Thanks for the replies guys, not sure if the Dell/Compellant solution will work, it looks a little large for our needs? Maybe that's just the maximum scaling they're showing though, so it won't hurt to ask rough pricing! We've got about £60k to play with for hardware and software licences. Unfortunately it'll be impossible to get signoff for end of the month, it'll be quite a process and I expect to pull the trigger around April-May at the earliest...
 
Thanks for the replies guys, not sure if the Dell/Compellant solution will work, it looks a little large for our needs?

Looking purely at the marketing collateral on the Dell site I would agree. But its in your price range for an iSCSI setup with two or three blades in a new blade enclosure (lots of room for growth). Our project spent right around the amount you mentioned. We do qualify for partner discount but if it looks interesting I wouldnt let their website put you off.
 
Dell won't sell you EMC equipment. Their relationship ended officially a few months back.

They may give you a quote for EMC equipment but it will be about £500k (hugely artificially inflated to make their price look a lot cheaper! have seen it a lot the last year!). While EMC is on their books they wont actually sell it!

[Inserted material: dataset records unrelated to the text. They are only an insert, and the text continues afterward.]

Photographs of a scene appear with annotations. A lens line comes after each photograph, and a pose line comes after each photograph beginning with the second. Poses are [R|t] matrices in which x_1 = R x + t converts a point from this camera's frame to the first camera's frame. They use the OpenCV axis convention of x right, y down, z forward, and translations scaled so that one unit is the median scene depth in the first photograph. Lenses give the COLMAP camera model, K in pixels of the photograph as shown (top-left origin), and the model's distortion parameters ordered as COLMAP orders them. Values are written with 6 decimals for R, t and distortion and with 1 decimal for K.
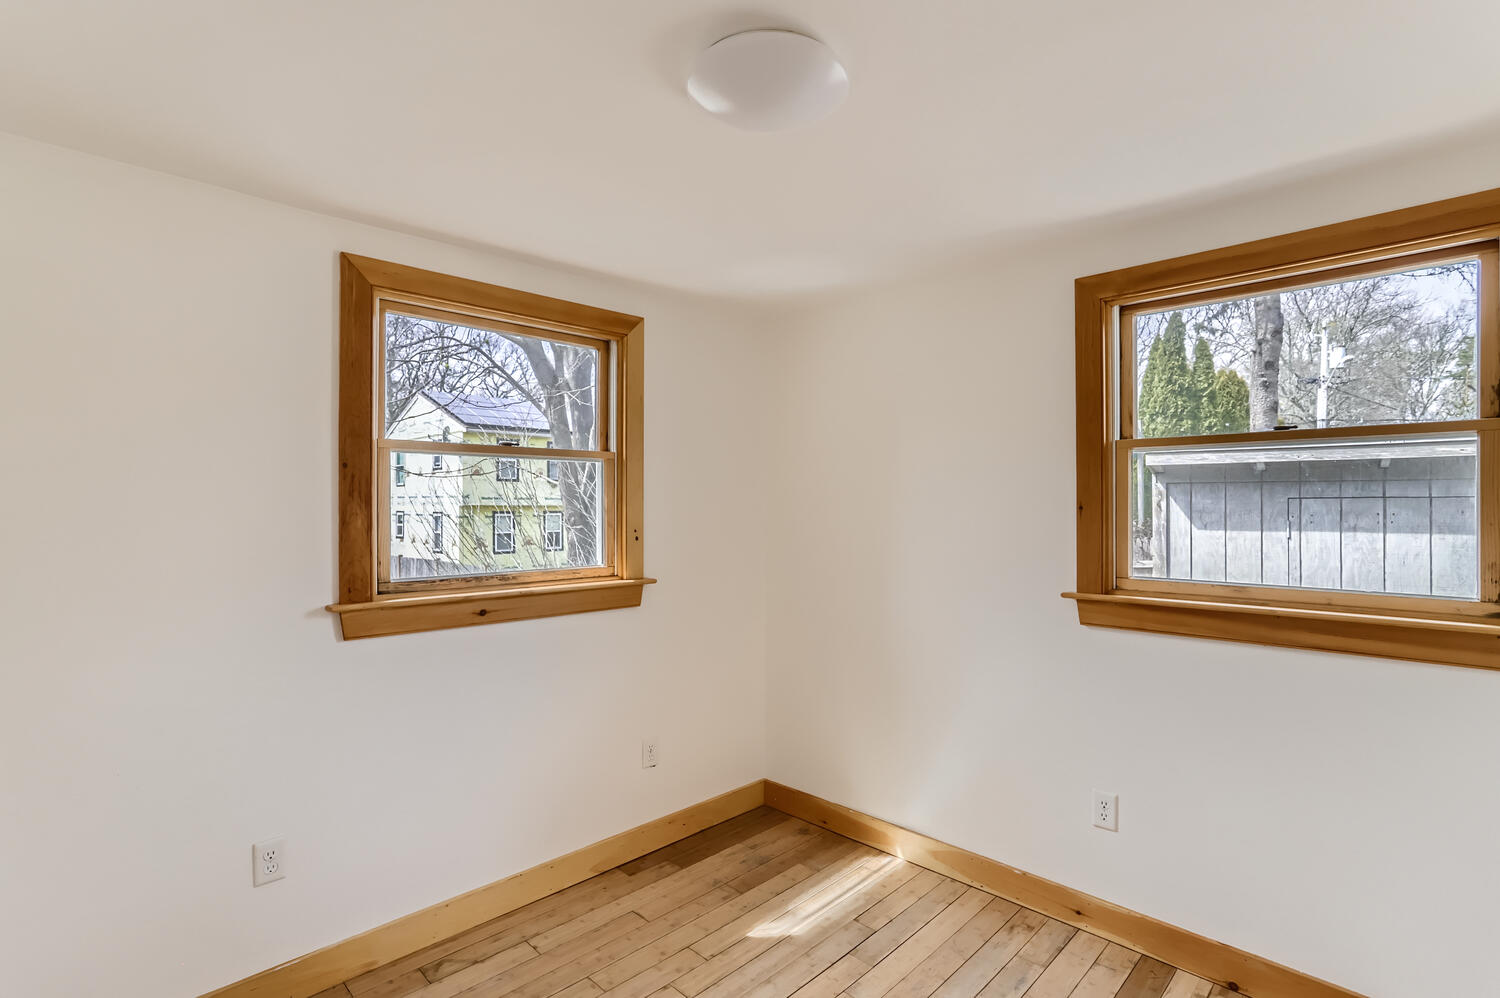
lens RADIAL K [[726.6, 0, 752.0], [0, 726.6, 493.4], [0, 0, 1]] dist [-0.040375, 0.024919]
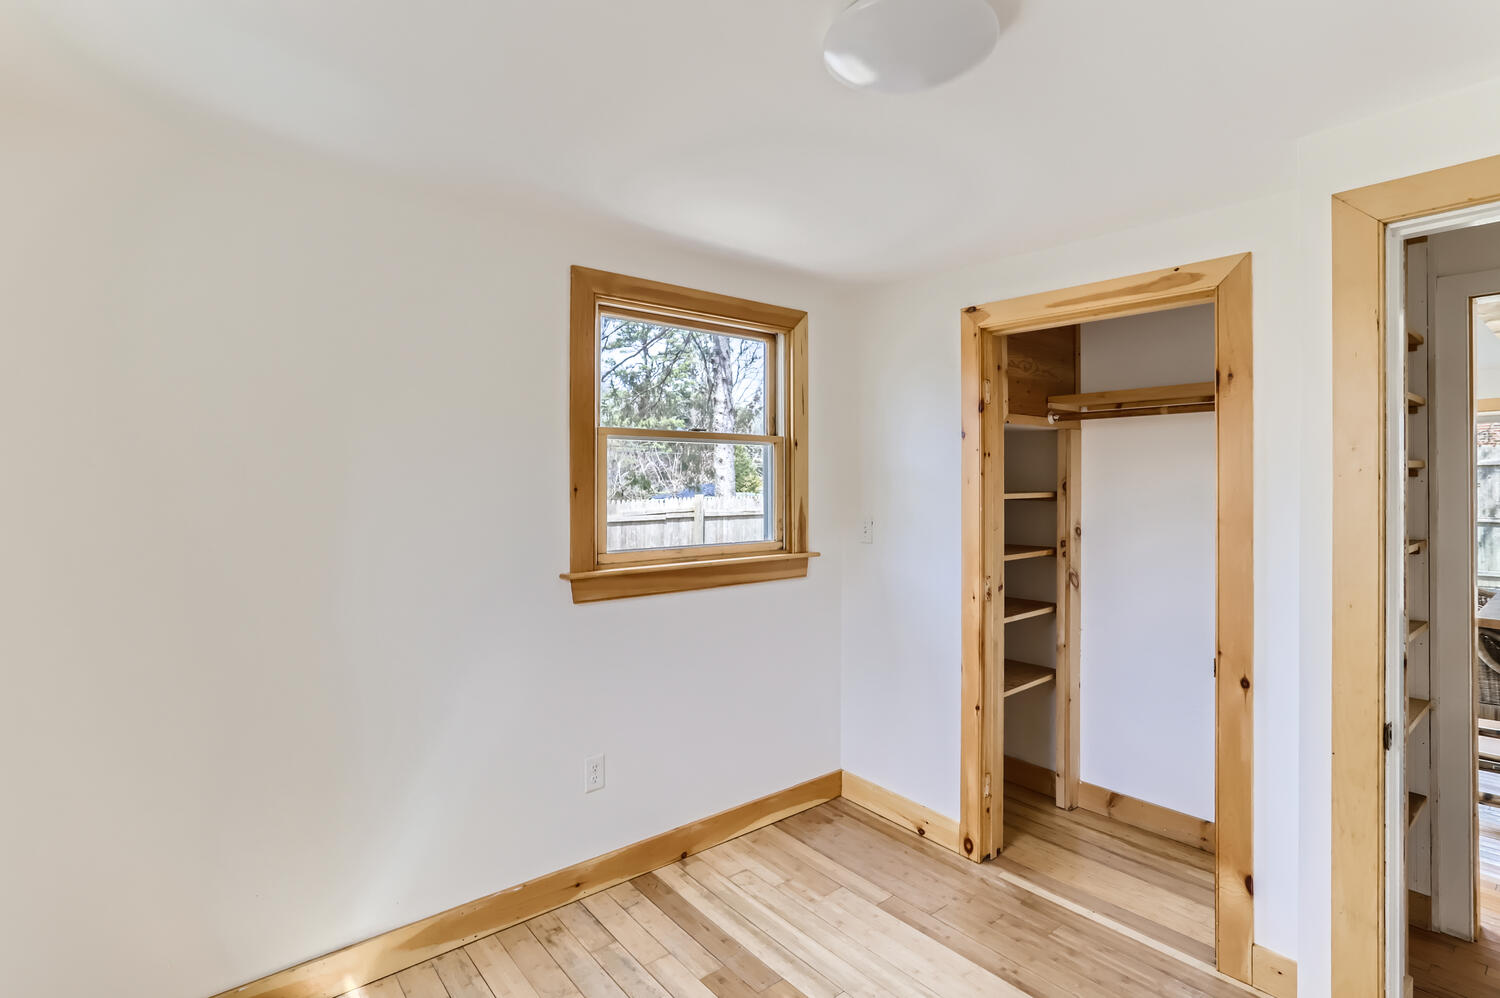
lens RADIAL K [[726.6, 0, 752.0], [0, 726.6, 493.4], [0, 0, 1]] dist [-0.040375, 0.024919]
pose [[0.094536, -0.000531, 0.995521, -0.554654], [-0.000636, 1.000000, 0.000594, 0.025273], [-0.995521, -0.000689, 0.094536, 0.670350]]
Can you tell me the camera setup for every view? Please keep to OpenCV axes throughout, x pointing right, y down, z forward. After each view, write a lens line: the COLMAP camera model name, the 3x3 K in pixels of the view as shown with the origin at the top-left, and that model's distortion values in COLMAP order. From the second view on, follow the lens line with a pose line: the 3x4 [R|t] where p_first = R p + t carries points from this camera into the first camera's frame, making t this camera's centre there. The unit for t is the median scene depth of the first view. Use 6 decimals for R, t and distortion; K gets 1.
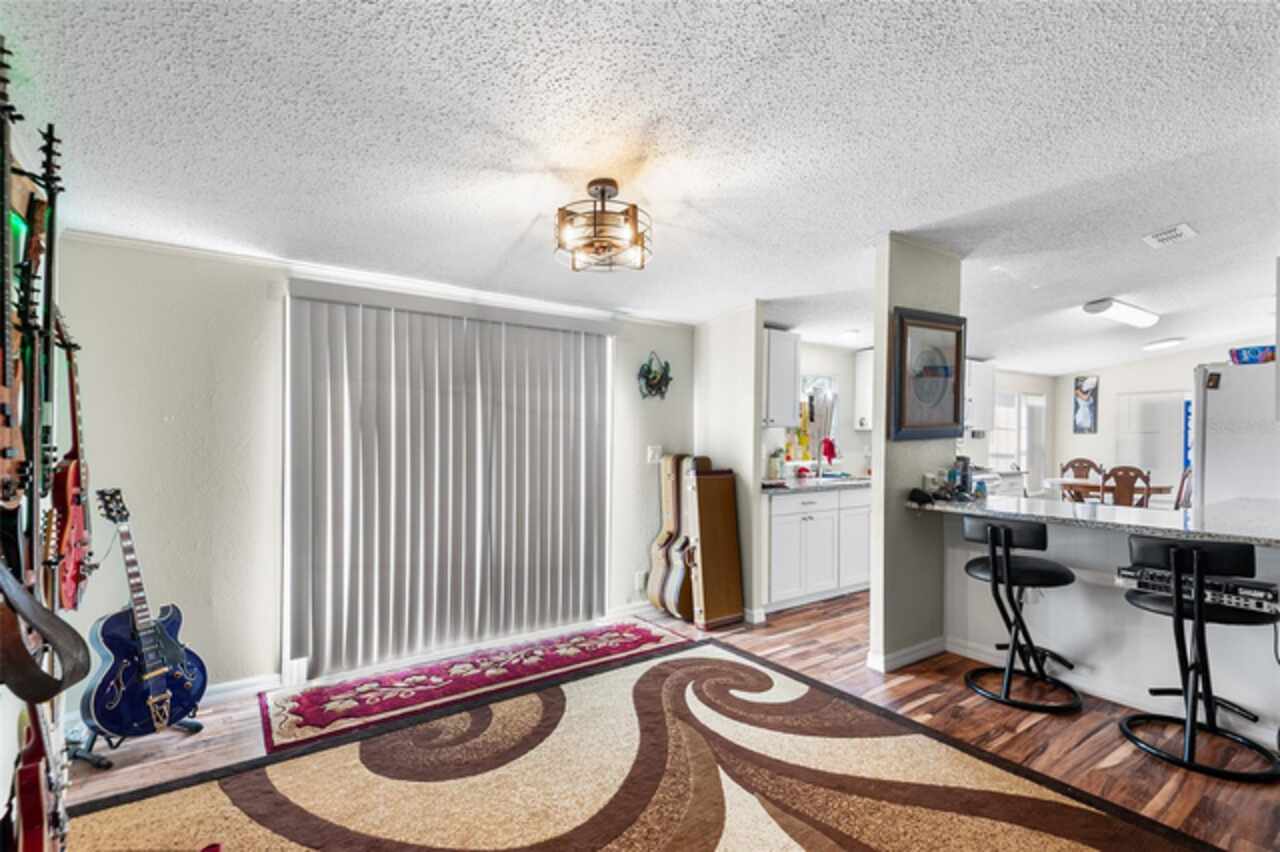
lens RADIAL K [[586.9, 0, 635.1], [0, 586.9, 434.2], [0, 0, 1]] dist [0.027793, -0.018915]
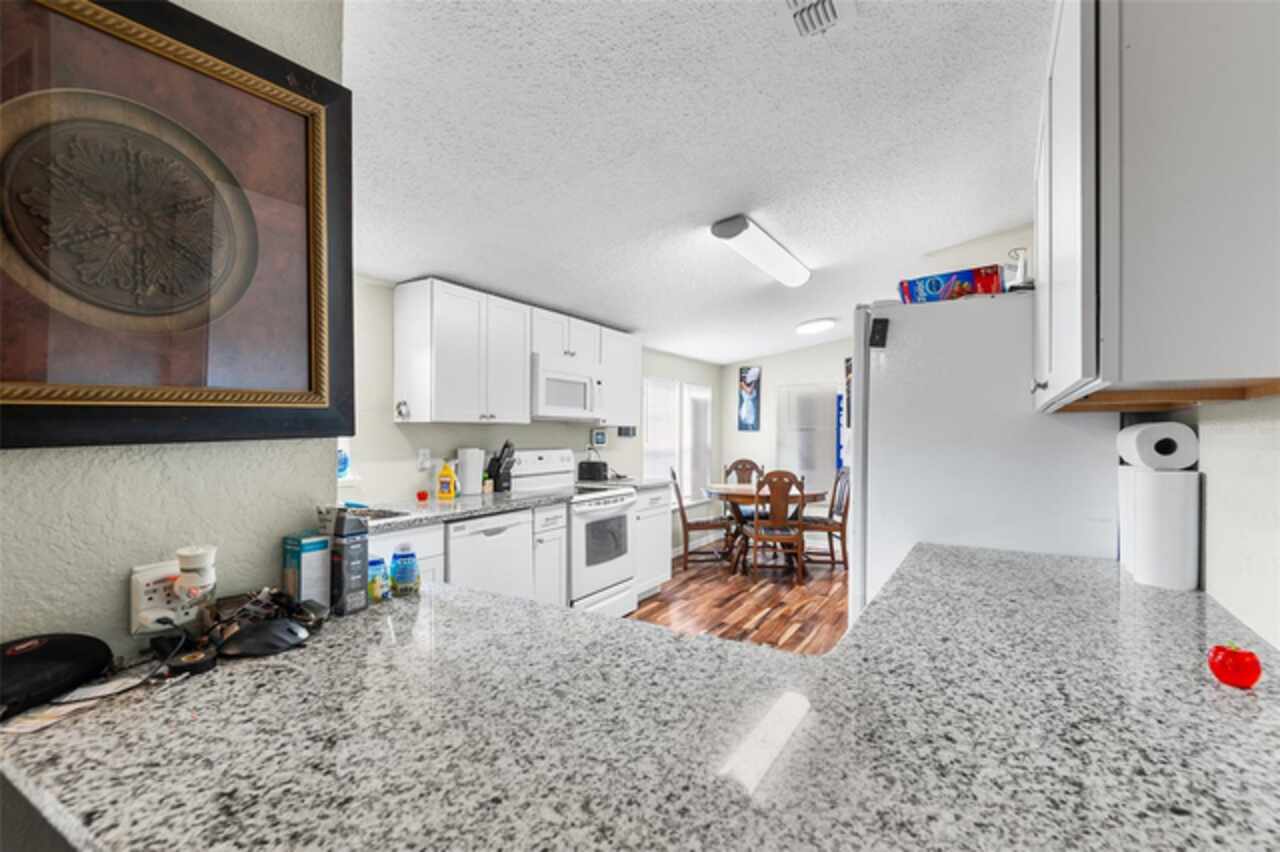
lens RADIAL K [[586.9, 0, 639.1], [0, 586.9, 433.9], [0, 0, 1]] dist [0.027793, -0.018915]
pose [[0.911080, -0.003437, 0.412215, 0.558729], [0.003660, 0.999993, 0.000248, 0.005463], [-0.412214, 0.001282, 0.911086, 0.606112]]
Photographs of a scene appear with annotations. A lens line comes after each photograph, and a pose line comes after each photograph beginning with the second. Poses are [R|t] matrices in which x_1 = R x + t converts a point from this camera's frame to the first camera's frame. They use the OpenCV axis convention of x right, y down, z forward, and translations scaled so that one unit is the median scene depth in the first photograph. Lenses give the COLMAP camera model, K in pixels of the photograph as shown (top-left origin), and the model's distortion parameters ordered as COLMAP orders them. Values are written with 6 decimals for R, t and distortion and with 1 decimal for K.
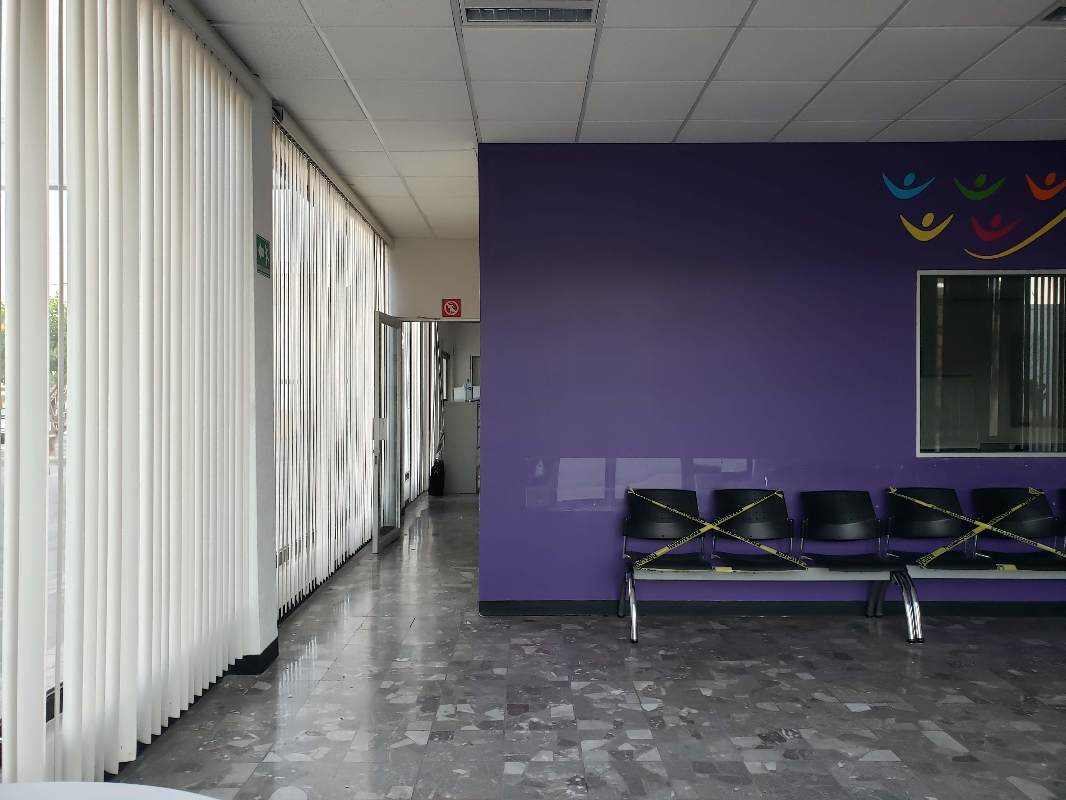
lens RADIAL K [[824.4, 0, 540.1], [0, 824.4, 421.4], [0, 0, 1]] dist [0.038094, -0.025658]
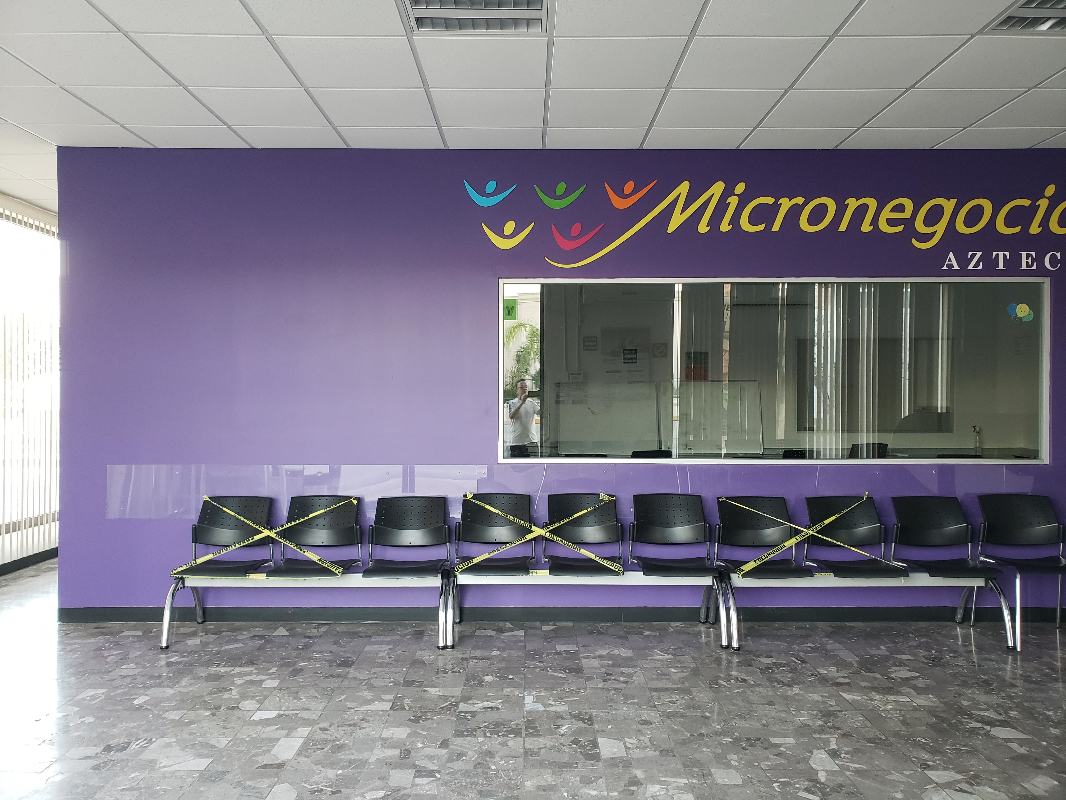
lens RADIAL K [[824.4, 0, 534.2], [0, 824.4, 406.2], [0, 0, 1]] dist [0.038094, -0.025658]
pose [[0.999981, 0.004343, -0.004364, 0.502059], [-0.004438, 0.999746, -0.022098, -0.003392], [0.004267, 0.022117, 0.999746, -0.000450]]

You should engage both Dell and EMC anyway because this will drive the price of both of them down.

An array comparable to a CX300 would be an EMC VNX5300 which is about four generations newer. You've pretty much got to change the CX300 because it's about7/8 years old and chances are you're paying out the wazoo on maintenance. 5 years tops, anything above is often a bit crazy.

Quick summary of features:

* Provides both Block and file access (NFS/CIFS) so will act as a file server - removing the need for a separate file server.
* Usual features such as automatic storage tiering, compression, file deduplication, QoS, SSD drives as cache extension, blah blah.
* Insane amount of VMware integration - Wikibon articles http://wikibon.org/wiki/v/Wikibon_User_Survey:_EMC_and_NetApp_Dominate_VMware_Storage and http://wikibon.org/wiki/v/EMC_and_NetApp_lead_in_VMware_Storage_Integration_Functionality
* Going to be a lot easier going EMC > EMC.


As other have said - consider iSCSI. If iSCSI only is acceptable look at the VNXe which can go up to 90 drives and will be pretty cheap but good. Also has NFS and CIFs for file serving.

http://virtualgeek.typepad.com/virt...things-in-tiny-transformer-like-packages.html
 
Does it all still work? If so consider getting 3rd party warranties to keep it going and then plan in a proper refresh cycle which will give you a decent amount of time to plan the solution and negotiate discounts. Example prices are £98 for 1yr for a 2950 warranty 4hr response.